As others have mentioned, there isn't one "right answer" but there are a few nifty tricks you can use to boost performance.

You could try a trigram index[0] as the primary search index. You'd loose stemming, but gain language support and indexed regular expression search which is a nice power user feature.

Looking at your where clause, did you index language and textsearchable_index_col together ? If not, you are giving the planner the opportunity to skip your full text index.

if you order by ts_rank_cd then the query will sort all rows, including those that don't match. A better pattern is to take the ranking score as a column and then sort it in a subquery. [1] from stack overlfow has an example. (As an aside, from pg2, CTEs are no longer an optimization fence, so you can write the query out more cleanly with a CTE and still get the desired performance).

You should experiment with GIN vs GIST indices. GIN are larger, so on a large dataset the index might not fit in memory. You could pay more to have more memory, but worth trying a GIST index to see if that makes things faster just because it fits in memory.

A final frontend comment, I'm a fan of infinite scroll for this kind of stuff. You already have pagination effectively set up, you could spoil me as a user with infinite scroll. react-virtualized[2] is a great library for that.

Hope that helps.

[0] https://www.postgresql.org/docs/9.6/pgtrgm.html [1] https://dba.stackexchange.com/questions/4054/ts-rank-massive... [2] https://github.com/bvaughn/react-virtualized

1 comments

Thanks for the suggestions! I will try them next.

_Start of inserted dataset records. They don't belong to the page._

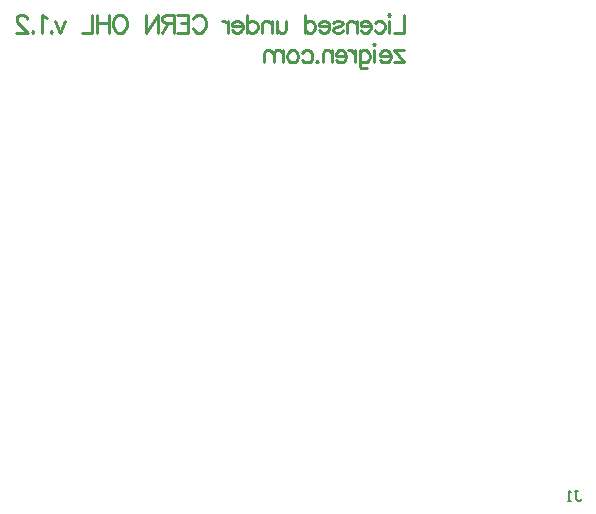
<source format=gbo>
G04*
G04 #@! TF.GenerationSoftware,Altium Limited,Altium Designer,19.1.8 (144)*
G04*
G04 Layer_Color=32896*
%FSLAX44Y44*%
%MOMM*%
G71*
G01*
G75*
%ADD10C,0.2540*%
%ADD36C,0.1270*%
D10*
X609960Y629961D02*
Y614725D01*
X601253D01*
X598133Y629961D02*
X597408Y629236D01*
X596682Y629961D01*
X597408Y630687D01*
X598133Y629961D01*
X597408Y624882D02*
Y614725D01*
X585291Y622706D02*
X586742Y624157D01*
X588193Y624882D01*
X590370D01*
X591821Y624157D01*
X593272Y622706D01*
X593998Y620529D01*
Y619078D01*
X593272Y616901D01*
X591821Y615450D01*
X590370Y614725D01*
X588193D01*
X586742Y615450D01*
X585291Y616901D01*
X582026Y620529D02*
X573319D01*
Y621980D01*
X574045Y623431D01*
X574770Y624157D01*
X576222Y624882D01*
X578398D01*
X579849Y624157D01*
X581300Y622706D01*
X582026Y620529D01*
Y619078D01*
X581300Y616901D01*
X579849Y615450D01*
X578398Y614725D01*
X576222D01*
X574770Y615450D01*
X573319Y616901D01*
X570054Y624882D02*
Y614725D01*
Y621980D02*
X567878Y624157D01*
X566426Y624882D01*
X564250D01*
X562799Y624157D01*
X562073Y621980D01*
Y614725D01*
X550101Y622706D02*
X550827Y624157D01*
X553004Y624882D01*
X555180D01*
X557357Y624157D01*
X558083Y622706D01*
X557357Y621255D01*
X555906Y620529D01*
X552278Y619804D01*
X550827Y619078D01*
X550101Y617627D01*
Y616901D01*
X550827Y615450D01*
X553004Y614725D01*
X555180D01*
X557357Y615450D01*
X558083Y616901D01*
X546909Y620529D02*
X538202D01*
Y621980D01*
X538928Y623431D01*
X539653Y624157D01*
X541104Y624882D01*
X543281D01*
X544732Y624157D01*
X546183Y622706D01*
X546909Y620529D01*
Y619078D01*
X546183Y616901D01*
X544732Y615450D01*
X543281Y614725D01*
X541104D01*
X539653Y615450D01*
X538202Y616901D01*
X526230Y629961D02*
Y614725D01*
Y622706D02*
X527682Y624157D01*
X529133Y624882D01*
X531309D01*
X532761Y624157D01*
X534212Y622706D01*
X534937Y620529D01*
Y619078D01*
X534212Y616901D01*
X532761Y615450D01*
X531309Y614725D01*
X529133D01*
X527682Y615450D01*
X526230Y616901D01*
X510196Y624882D02*
Y617627D01*
X509470Y615450D01*
X508019Y614725D01*
X505842D01*
X504391Y615450D01*
X502215Y617627D01*
Y624882D02*
Y614725D01*
X498224Y624882D02*
Y614725D01*
Y621980D02*
X496047Y624157D01*
X494596Y624882D01*
X492419D01*
X490968Y624157D01*
X490243Y621980D01*
Y614725D01*
X477545Y629961D02*
Y614725D01*
Y622706D02*
X478997Y624157D01*
X480448Y624882D01*
X482624D01*
X484076Y624157D01*
X485527Y622706D01*
X486252Y620529D01*
Y619078D01*
X485527Y616901D01*
X484076Y615450D01*
X482624Y614725D01*
X480448D01*
X478997Y615450D01*
X477545Y616901D01*
X473482Y620529D02*
X464776D01*
Y621980D01*
X465501Y623431D01*
X466227Y624157D01*
X467678Y624882D01*
X469855D01*
X471306Y624157D01*
X472757Y622706D01*
X473482Y620529D01*
Y619078D01*
X472757Y616901D01*
X471306Y615450D01*
X469855Y614725D01*
X467678D01*
X466227Y615450D01*
X464776Y616901D01*
X461511Y624882D02*
Y614725D01*
Y620529D02*
X460785Y622706D01*
X459334Y624157D01*
X457883Y624882D01*
X455706D01*
X431472Y626334D02*
X432198Y627785D01*
X433649Y629236D01*
X435100Y629961D01*
X438003D01*
X439454Y629236D01*
X440905Y627785D01*
X441630Y626334D01*
X442356Y624157D01*
Y620529D01*
X441630Y618352D01*
X440905Y616901D01*
X439454Y615450D01*
X438003Y614725D01*
X435100D01*
X433649Y615450D01*
X432198Y616901D01*
X431472Y618352D01*
X417759Y629961D02*
X427192D01*
Y614725D01*
X417759D01*
X427192Y622706D02*
X421387D01*
X415220Y629961D02*
Y614725D01*
Y629961D02*
X408690D01*
X406513Y629236D01*
X405788Y628510D01*
X405062Y627059D01*
Y625608D01*
X405788Y624157D01*
X406513Y623431D01*
X408690Y622706D01*
X415220D01*
X410141D02*
X405062Y614725D01*
X401652Y629961D02*
Y614725D01*
Y629961D02*
X391494Y614725D01*
Y629961D02*
Y614725D01*
X370961Y629961D02*
X372412Y629236D01*
X373863Y627785D01*
X374589Y626334D01*
X375314Y624157D01*
Y620529D01*
X374589Y618352D01*
X373863Y616901D01*
X372412Y615450D01*
X370961Y614725D01*
X368059D01*
X366607Y615450D01*
X365156Y616901D01*
X364431Y618352D01*
X363705Y620529D01*
Y624157D01*
X364431Y626334D01*
X365156Y627785D01*
X366607Y629236D01*
X368059Y629961D01*
X370961D01*
X360150D02*
Y614725D01*
X349992Y629961D02*
Y614725D01*
X360150Y622706D02*
X349992D01*
X345784Y629961D02*
Y614725D01*
X337077D01*
X323437Y624882D02*
X319083Y614725D01*
X314730Y624882D02*
X319083Y614725D01*
X311537Y616176D02*
X312263Y615450D01*
X311537Y614725D01*
X310812Y615450D01*
X311537Y616176D01*
X307474Y627059D02*
X306023Y627785D01*
X303847Y629961D01*
Y614725D01*
X295575Y616176D02*
X296301Y615450D01*
X295575Y614725D01*
X294850Y615450D01*
X295575Y616176D01*
X290786Y626334D02*
Y627059D01*
X290061Y628510D01*
X289335Y629236D01*
X287884Y629961D01*
X284982D01*
X283531Y629236D01*
X282805Y628510D01*
X282080Y627059D01*
Y625608D01*
X282805Y624157D01*
X284256Y621980D01*
X291512Y614725D01*
X281354D01*
X601979Y599777D02*
X609960Y589619D01*
Y599777D02*
X601979D01*
X609960Y589619D02*
X601979D01*
X598786Y595423D02*
X590080D01*
Y596875D01*
X590805Y598326D01*
X591531Y599051D01*
X592982Y599777D01*
X595159D01*
X596610Y599051D01*
X598061Y597600D01*
X598786Y595423D01*
Y593972D01*
X598061Y591796D01*
X596610Y590345D01*
X595159Y589619D01*
X592982D01*
X591531Y590345D01*
X590080Y591796D01*
X585364Y604856D02*
X584638Y604130D01*
X583912Y604856D01*
X584638Y605581D01*
X585364Y604856D01*
X584638Y599777D02*
Y589619D01*
X572521Y599777D02*
Y588168D01*
X573247Y585991D01*
X573972Y585266D01*
X575423Y584540D01*
X577600D01*
X579051Y585266D01*
X572521Y597600D02*
X573972Y599051D01*
X575423Y599777D01*
X577600D01*
X579051Y599051D01*
X580502Y597600D01*
X581228Y595423D01*
Y593972D01*
X580502Y591796D01*
X579051Y590345D01*
X577600Y589619D01*
X575423D01*
X573972Y590345D01*
X572521Y591796D01*
X568458Y599777D02*
Y589619D01*
Y595423D02*
X567733Y597600D01*
X566281Y599051D01*
X564830Y599777D01*
X562654D01*
X561275Y595423D02*
X552568D01*
Y596875D01*
X553294Y598326D01*
X554019Y599051D01*
X555471Y599777D01*
X557647D01*
X559098Y599051D01*
X560549Y597600D01*
X561275Y595423D01*
Y593972D01*
X560549Y591796D01*
X559098Y590345D01*
X557647Y589619D01*
X555471D01*
X554019Y590345D01*
X552568Y591796D01*
X549303Y599777D02*
Y589619D01*
Y596875D02*
X547127Y599051D01*
X545675Y599777D01*
X543499D01*
X542048Y599051D01*
X541322Y596875D01*
Y589619D01*
X536606Y591070D02*
X537332Y590345D01*
X536606Y589619D01*
X535880Y590345D01*
X536606Y591070D01*
X523836Y597600D02*
X525287Y599051D01*
X526738Y599777D01*
X528915D01*
X530366Y599051D01*
X531817Y597600D01*
X532543Y595423D01*
Y593972D01*
X531817Y591796D01*
X530366Y590345D01*
X528915Y589619D01*
X526738D01*
X525287Y590345D01*
X523836Y591796D01*
X516943Y599777D02*
X518394Y599051D01*
X519846Y597600D01*
X520571Y595423D01*
Y593972D01*
X519846Y591796D01*
X518394Y590345D01*
X516943Y589619D01*
X514767D01*
X513316Y590345D01*
X511864Y591796D01*
X511139Y593972D01*
Y595423D01*
X511864Y597600D01*
X513316Y599051D01*
X514767Y599777D01*
X516943D01*
X507801D02*
Y589619D01*
Y596875D02*
X505625Y599051D01*
X504174Y599777D01*
X501997D01*
X500546Y599051D01*
X499820Y596875D01*
Y589619D01*
Y596875D02*
X497644Y599051D01*
X496192Y599777D01*
X494016D01*
X492565Y599051D01*
X491839Y596875D01*
Y589619D01*
D36*
X754551Y227161D02*
X757514D01*
X756032D01*
Y219755D01*
X757514Y218274D01*
X758995D01*
X760476Y219755D01*
X751589Y218274D02*
X748626D01*
X750108D01*
Y227161D01*
X751589Y225680D01*
M02*

</source>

> Looking at your where clause, did you index language and textsearchable_index_col together ? If not, you are giving the planner the opportunity to skip your full text index.

Here is the index:

  update gutenberg.paragraphs
  set textsearchable_index_col = to_tsvector(b.cfgname::regconfig, coalesce(paragraph, ' '))
  from
  gutenberg.all_data a 
  inner join pg_ts_config b on lower(a.language) = b.cfgname 
  where gutenberg.paragraphs.num = a.num;
  create index textsearch_paragraph_idx on gutenberg.paragraphs using gin (textsearchable_index_col);
> if you order by ts_rank_cd then the query will sort all rows, including those that don't match. A better pattern is to take the ranking score as a column and then sort it in a subquery. [1] from stack overlfow has an example. (As an aside, from pg2, CTEs are no longer an optimization fence, so you can write the query out more cleanly with a CTE and still get the desired performance).

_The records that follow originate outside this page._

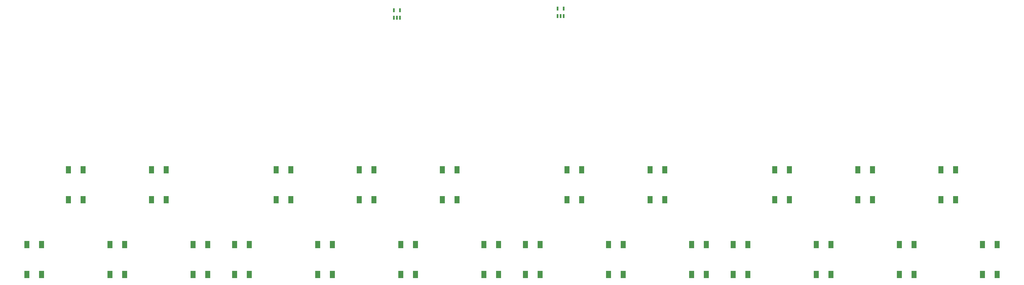
<source format=gtp>
G04 Layer: TopPasteMaskLayer*
G04 EasyEDA v6.5.40, 2024-07-25 19:00:12*
G04 cb6e2e9fbd21486d88ae5690d2d3dc00,10*
G04 Gerber Generator version 0.2*
G04 Scale: 100 percent, Rotated: No, Reflected: No *
G04 Dimensions in millimeters *
G04 leading zeros omitted , absolute positions ,4 integer and 5 decimal *
%FSLAX45Y45*%
%MOMM*%

%ADD10R,0.4900X1.1570*%
%ADD11R,0.4900X1.1750*%
%ADD12R,1.5000X2.3000*%

%LPD*%
D10*
G01*
X16757904Y5917133D03*
G01*
X16852900Y5917133D03*
G01*
X16947895Y5917133D03*
D11*
G01*
X16947895Y6147866D03*
G01*
X16757904Y6147866D03*
D10*
G01*
X11754104Y5866333D03*
G01*
X11849100Y5866333D03*
G01*
X11944095Y5866333D03*
D11*
G01*
X11944095Y6097066D03*
G01*
X11754104Y6097066D03*
D12*
G01*
X9877018Y-1069009D03*
G01*
X9876993Y-1978990D03*
G01*
X9427006Y-1069009D03*
G01*
X9427006Y-1978990D03*
G01*
X11147018Y1216990D03*
G01*
X11146993Y307009D03*
G01*
X10697006Y1216990D03*
G01*
X10697006Y307009D03*
G01*
X12417018Y-1069009D03*
G01*
X12416993Y-1978990D03*
G01*
X11967006Y-1069009D03*
G01*
X11967006Y-1978990D03*
G01*
X13687018Y1216990D03*
G01*
X13686993Y307009D03*
G01*
X13237006Y1216990D03*
G01*
X13237006Y307009D03*
G01*
X14957018Y-1069009D03*
G01*
X14956993Y-1978990D03*
G01*
X14507006Y-1069009D03*
G01*
X14507006Y-1978990D03*
G01*
X16227018Y-1069009D03*
G01*
X16226993Y-1978990D03*
G01*
X15777006Y-1069009D03*
G01*
X15777006Y-1978990D03*
G01*
X17497018Y1216990D03*
G01*
X17496993Y307009D03*
G01*
X17047006Y1216990D03*
G01*
X17047006Y307009D03*
G01*
X18767018Y-1069009D03*
G01*
X18766993Y-1978990D03*
G01*
X18317006Y-1069009D03*
G01*
X18317006Y-1978990D03*
G01*
X20037018Y1216990D03*
G01*
X20036993Y307009D03*
G01*
X19587006Y1216990D03*
G01*
X19587006Y307009D03*
G01*
X21307018Y-1069009D03*
G01*
X21306993Y-1978990D03*
G01*
X20857006Y-1069009D03*
G01*
X20857006Y-1978990D03*
G01*
X22577018Y-1069009D03*
G01*
X22576993Y-1978990D03*
G01*
X22127006Y-1069009D03*
G01*
X22127006Y-1978990D03*
G01*
X23847018Y1216990D03*
G01*
X23846993Y307009D03*
G01*
X23397006Y1216990D03*
G01*
X23397006Y307009D03*
G01*
X25117018Y-1069009D03*
G01*
X25116993Y-1978990D03*
G01*
X24667006Y-1069009D03*
G01*
X24667006Y-1978990D03*
G01*
X26387018Y1216990D03*
G01*
X26386993Y307009D03*
G01*
X25937006Y1216990D03*
G01*
X25937006Y307009D03*
G01*
X27657018Y-1069009D03*
G01*
X27656993Y-1978990D03*
G01*
X27207006Y-1069009D03*
G01*
X27207006Y-1978990D03*
G01*
X28927018Y1216990D03*
G01*
X28926993Y307009D03*
G01*
X28477006Y1216990D03*
G01*
X28477006Y307009D03*
G01*
X30197018Y-1069009D03*
G01*
X30196993Y-1978990D03*
G01*
X29747006Y-1069009D03*
G01*
X29747006Y-1978990D03*
G01*
X987018Y-1069009D03*
G01*
X986993Y-1978990D03*
G01*
X537006Y-1069009D03*
G01*
X537006Y-1978990D03*
G01*
X2257018Y1216990D03*
G01*
X2256993Y307009D03*
G01*
X1807006Y1216990D03*
G01*
X1807006Y307009D03*
G01*
X3527018Y-1069009D03*
G01*
X3526993Y-1978990D03*
G01*
X3076981Y-1069009D03*
G01*
X3076981Y-1978990D03*
G01*
X4797018Y1216990D03*
G01*
X4796993Y307009D03*
G01*
X4346981Y1216990D03*
G01*
X4346981Y307009D03*
G01*
X6067018Y-1069009D03*
G01*
X6066993Y-1978990D03*
G01*
X5617006Y-1069009D03*
G01*
X5617006Y-1978990D03*
G01*
X7337018Y-1069009D03*
G01*
X7336993Y-1978990D03*
G01*
X6887006Y-1069009D03*
G01*
X6887006Y-1978990D03*
G01*
X8607018Y1216990D03*
G01*
X8606993Y307009D03*
G01*
X8157006Y1216990D03*
G01*
X8157006Y307009D03*
M02*

</source>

Ranking was already done as a column in a CTE and ranked further down:

  with paragraphs as (
                select 
                num
                , paragraph
                , ts_rank_cd(textsearchable_index_col, phraseto_tsquery(%s::regconfig, %s), 32) as rank 
                , ts_headline(%s, paragraph, phraseto_tsquery(%s::regconfig, %s), 'MaxFragments=1000, StartSel=**, StopSel=**') as highlighted_result 
                from gutenberg.paragraphs 
                where language = %s::regconfig and textsearchable_index_col @@ phraseto_tsquery(%s::regconfig, %s)
            ) 
I did rewrite the query as per your [1] but EXPLAIN ANALYZE found no difference.

Pagination is a tricky one. I was in a rush and hit an issue where building large Dash tables was very expensive and prone to crashing. I initially set up pagination as per the Dash examples, but that didn't play nice with markdown which I needed for the URLs and highlighting (giving these up for plain text tables made in HN-fast, but it confused my trial users). So the quick and dirty solution "to ship now" was to set up custom pagination in the SQL and show the results.

I think that if there is enough interest in this project, the front end will have to move off Dash.